Today, the lessons of Acre in building a green, low-emission economy, in which the goal of slowing deforestation is embedded in a broader set of sustainable development initiatives that appeal to a critical mass of voters, are crucial for Mato Grosso and the rest of Brazil. With the country’s economic and political crisis depleting public budgets for financing the command-and-control approaches that have been central to Brazil’s success in slowing deforestation, deforestation is on the rise. Brazil must make the transition to a “pro-development” approach to slowing deforestation in the Amazon region. As in Acre, the decline in deforestation must be associated with new economic opportunities, new low-carbon industries, and greater market access.

The deforestation agenda in Brazil needs a new, stronger political case.

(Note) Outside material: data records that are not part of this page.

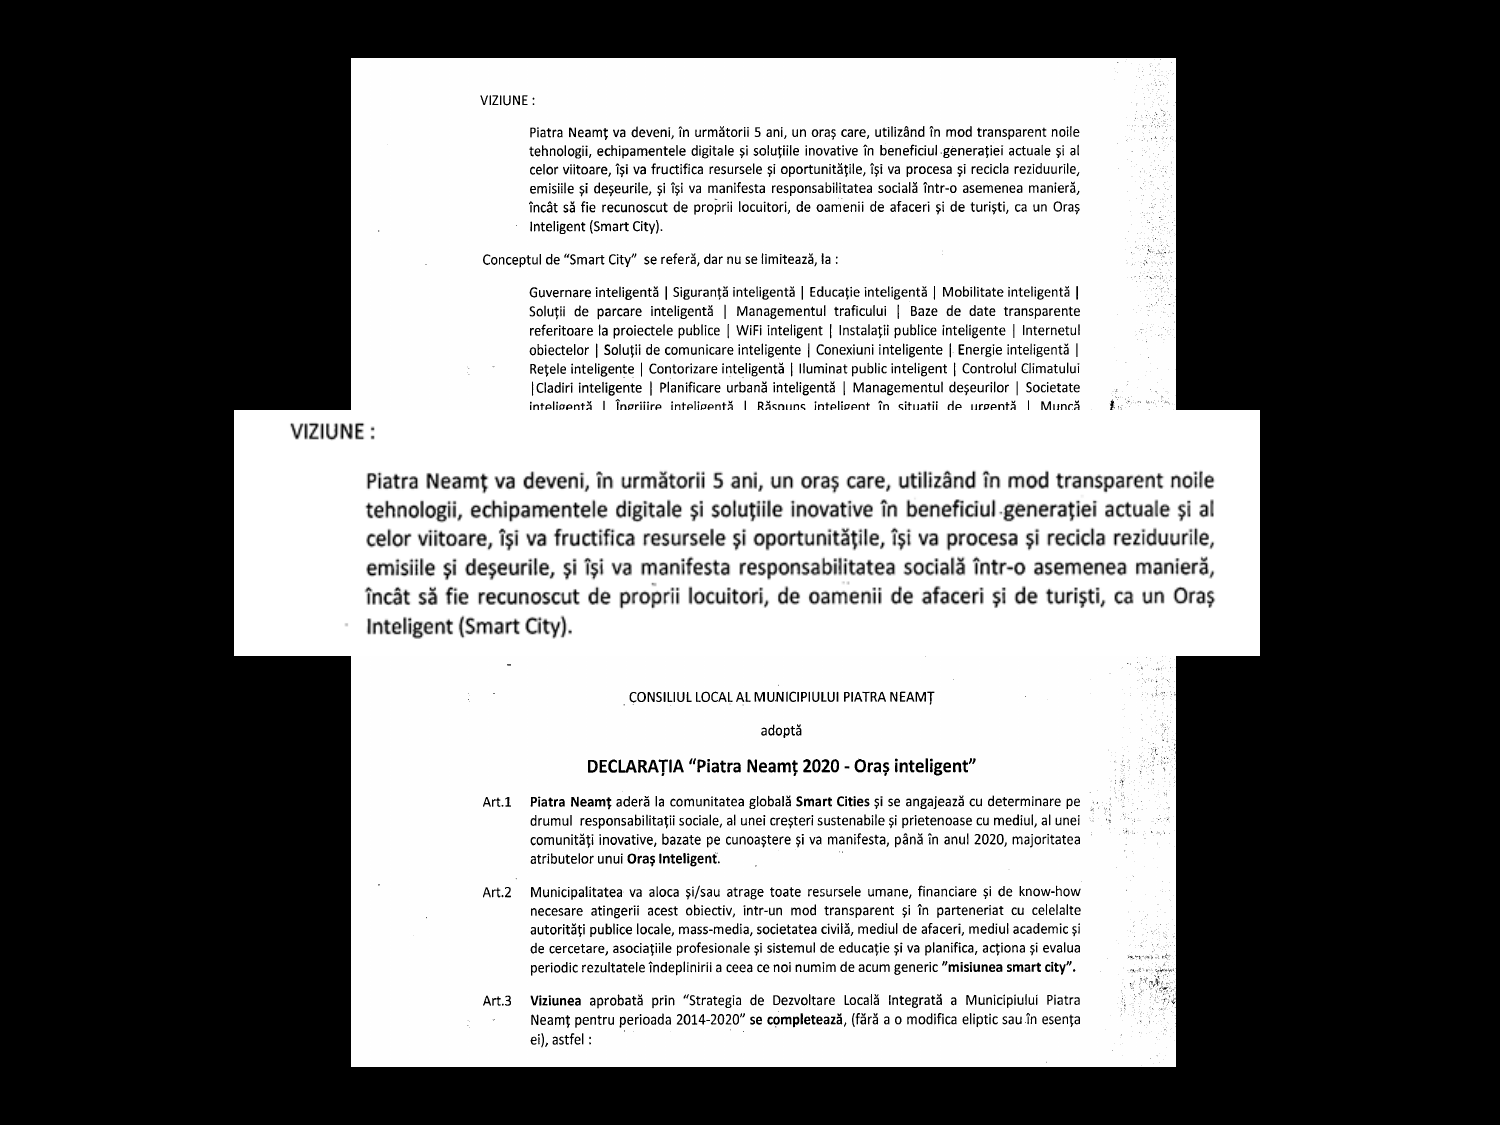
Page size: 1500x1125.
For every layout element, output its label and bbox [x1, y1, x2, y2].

picture [234, 58, 1260, 1067]
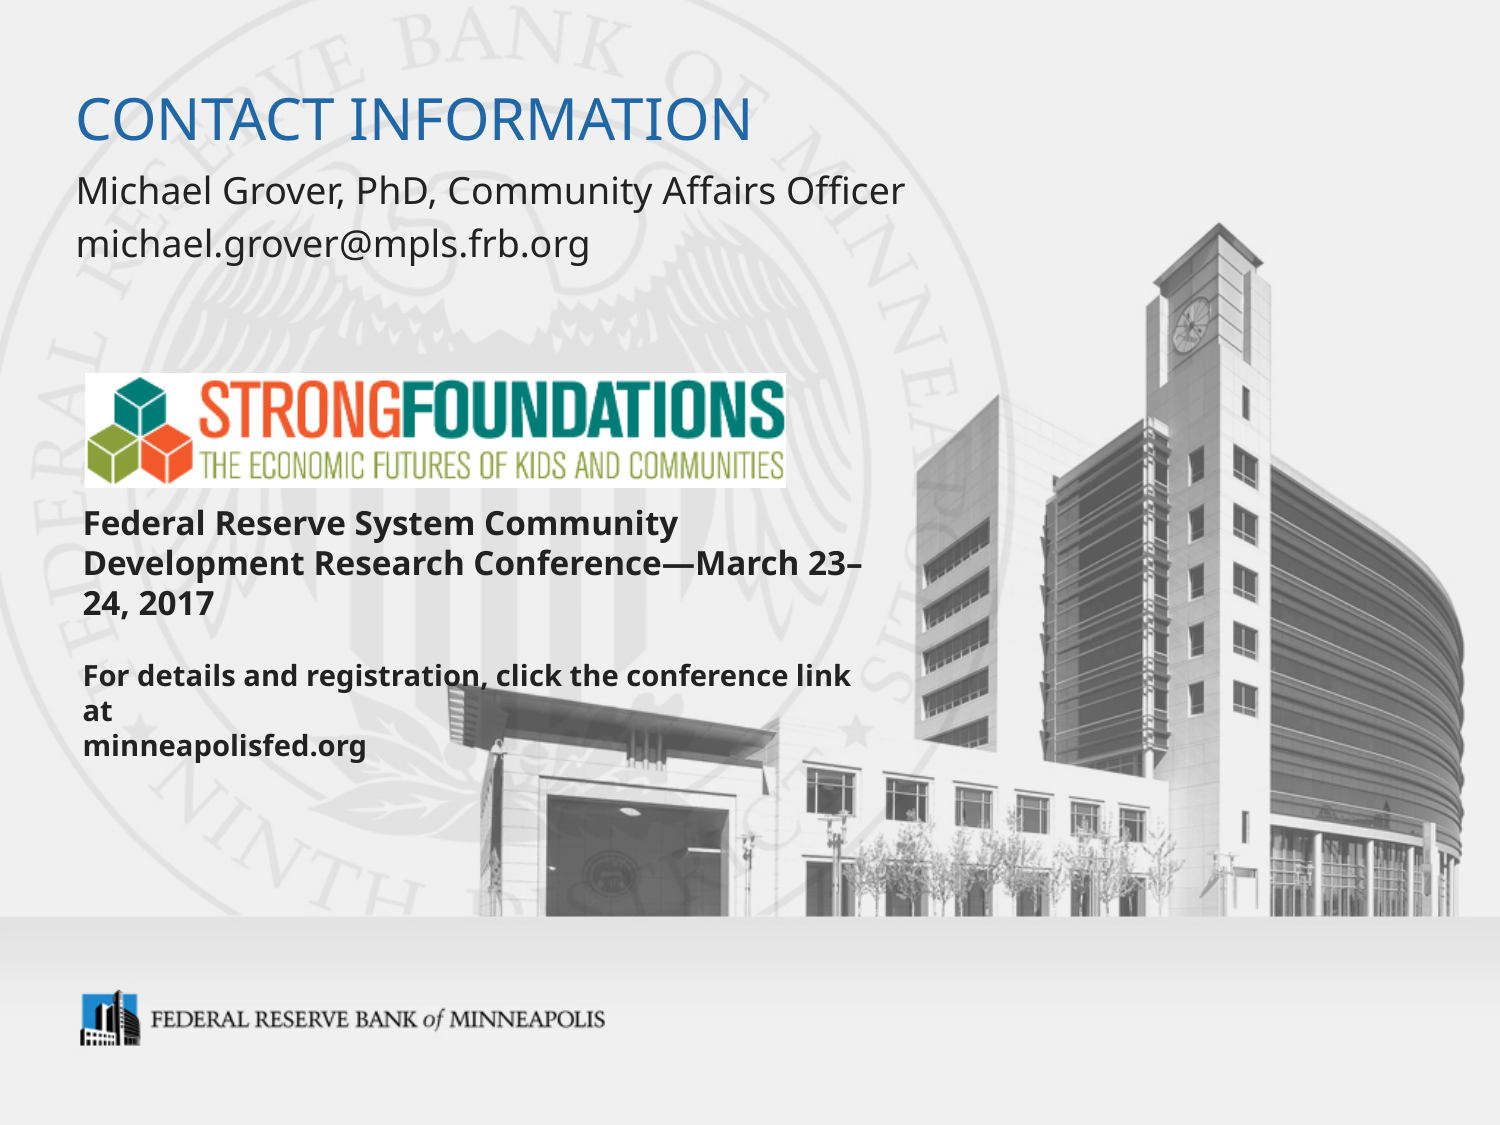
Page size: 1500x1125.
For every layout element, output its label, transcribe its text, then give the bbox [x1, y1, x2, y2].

text_box Federal Reserve System Community Development Research Conference—March 23–24, 2017 For details and registration, click the conference link at minneapolisfed.org [67, 449, 895, 815]
list Michael Grover, PhD, Community Affairs Officer michael.grover@mpls.frb.org [60, 200, 1336, 325]
picture [0, 0, 1500, 1125]
title Contact information [60, 75, 1336, 200]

Mato Grosso’s “Produce, Conserve, Include” (PCI) plan, launched in Paris in December 2015, is the perfect step in this direction. By establishing time-bound goals for slowing deforestation, increasing production and achieving greater social inclusion, the stage is set to negotiate state-wide sustainable sourcing agreements – such as those in progress with China and Europe for soy.

Business opportunities

The stage is also set to attract private financial investments into new low-carbon industries and farmer support programmes as the risks associated with rampant deforestation, illegal land-use practices and labour infractions are diminished. Like Acre, Mato Grosso is superbly positioned to add a new revenue stream to this state-wide PCI agenda: the sale of carbon emissions reductions.